BRIEF →
Pick out every line in the records that contains the string "roll", matching its case exactly, and copy each of those lines.

RECORDS →
----------
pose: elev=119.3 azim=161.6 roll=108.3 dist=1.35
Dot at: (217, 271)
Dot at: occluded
----------
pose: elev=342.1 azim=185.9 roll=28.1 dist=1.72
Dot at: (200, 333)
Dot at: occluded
----------
EXPECTED OUTPUT →
pose: elev=119.3 azim=161.6 roll=108.3 dist=1.35
pose: elev=342.1 azim=185.9 roll=28.1 dist=1.72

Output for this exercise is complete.